The club was able to proceed with the course renovation as a result of a long-term financing arrangement with the City of Swift Current. Congdon expressed appreciation towards the City for this support.

“Obviously financially we wouldn't have been able to do it without their support, but it was a true partnership,” he said. “We gave quite a bit to be able to let the City develop those houses that's going to be tax money for this community forever. So that was a big win for the City of Swift Current, but then just the general partnership. It wouldn't have been too many years ago where it would have been kind of combative between Elmwood and the City, just because Chinook [golf course] being a City-owned course and maybe almost fighting for golfers, and it's completely 180 [degrees]. We're a partnership, they support us, we support them.”

As a follow-up to the completion of the course renovations the club launched a campaign to recruit more members, which has already been successful.

“We created a marketing campaign, a membership drive,” he said. “We were at I think 325 members last year and I think we're at just over 500 this year. That's where we need to be, it's a good number for us. … So now the work is to keep those members and keep people enjoying and having a great experience on the course. The course speaks for itself. It's tremendous.”

Les Furber, who has designed golf courses in Canada and the world, said it was a pleasure to be part of the club’s 100th anniversary celebration.

“Certainly, in Canada we're a young country, so anything that's a hundred years old is, I'm happy to be a part of it,” he noted.

The golf course renovations, which include 10 newly designed holes, did not present any real challenges.

“There was a lot of maturity there, we had a nice canvas to work with,” he said. “The existing holes were good holes, they just needed new features. So that was a great start and the golf course today looks like it's always been there because of that.”

The changes were not made to create a difficult course that will be suitable for hosting international championship. His goal was to create a layout that will be playable and fun for club members.

“So we kept most of the entrances open to the green, and mowed fairway running into the greens where you could bounce the ball on, make it more forgiving, more fun,” he said. “There's a junior program here of about 160 junior golfers that Jeff [Chambers] and his crew are teaching and they can play this golf course from our forward tees because of the way we designed it. So it's not about difficulty, it's about having fun and great playing conditions.”

The Elmwood Golf Club was known as the Swift Current Golf Club when it opened in 1919 as a private, nine-hole course. It was originally located in the Ashley Park area, but was later moved to the current location. 

McDonald, who is a past president of Golf Canada, currently resides in Kamloops.
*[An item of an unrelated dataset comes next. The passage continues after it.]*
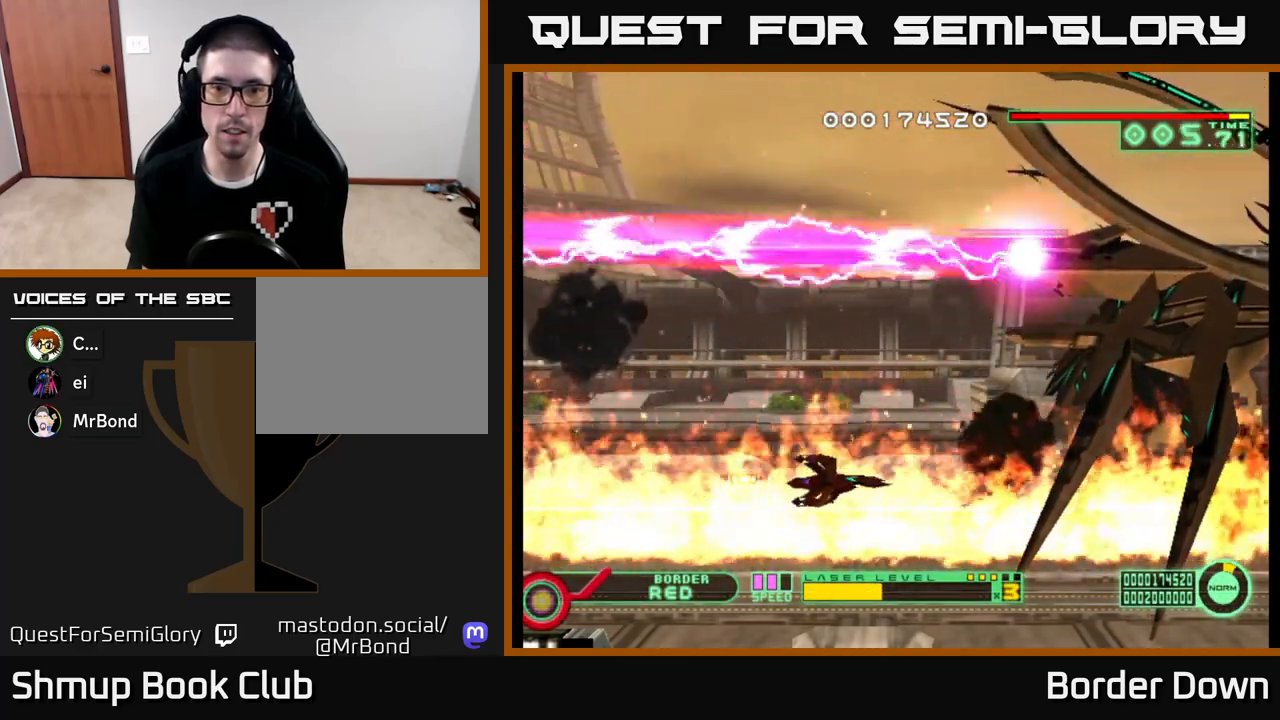
{"buttons": [], "left_stick": "center", "right_stick": "center", "events": []}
He was born in Rosetown and grew up in Swift Current. He started to play golf on the Elmwood course in 1959 and while studying at the University of Saskatchewan he worked at the golf course during the summers.

He moved away from the city in 1969, but over the years continued to visit family and played on this golf course. He has won the Labour Day golf tournament at Elmwood golf course a record nine times.
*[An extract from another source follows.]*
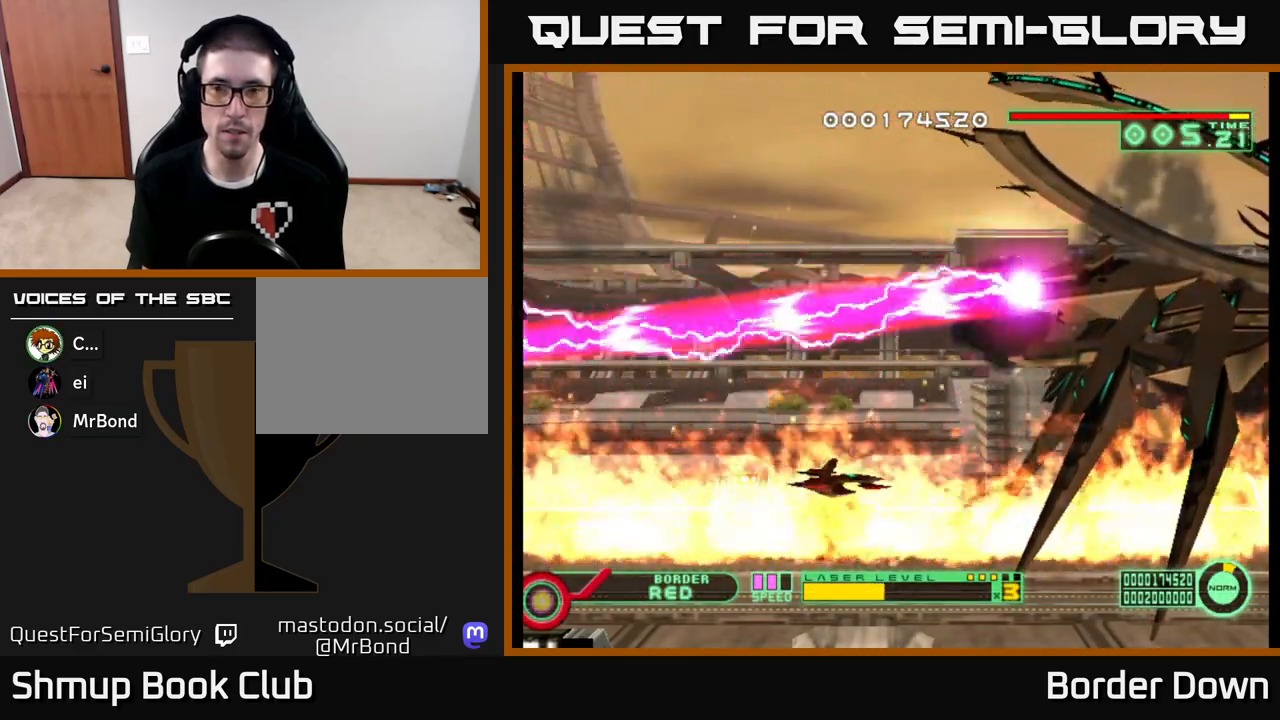
{"buttons": [], "left_stick": "center", "right_stick": "center", "events": []}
He has many fond memories of the golf course, and he was therefore proud and honoured to represent Golf Canada at the 100th anniversary celebration. He recalled planting a line of poplar trees at the 10th hole in 1964.

“I remember going through there with the old Allis-Chalmers tractor with the single blade plough and creating the furrow to put the trees in and some of the ones over on number four and on number one,” he said. “So it's fun to come back and see how big they are now. It's incredible. When we were putting them in, they were knee-high, and now they're 40, 50, 60 feet high. So there's lots of good things, lots of memories, and some of the people are the biggest part of the memories.”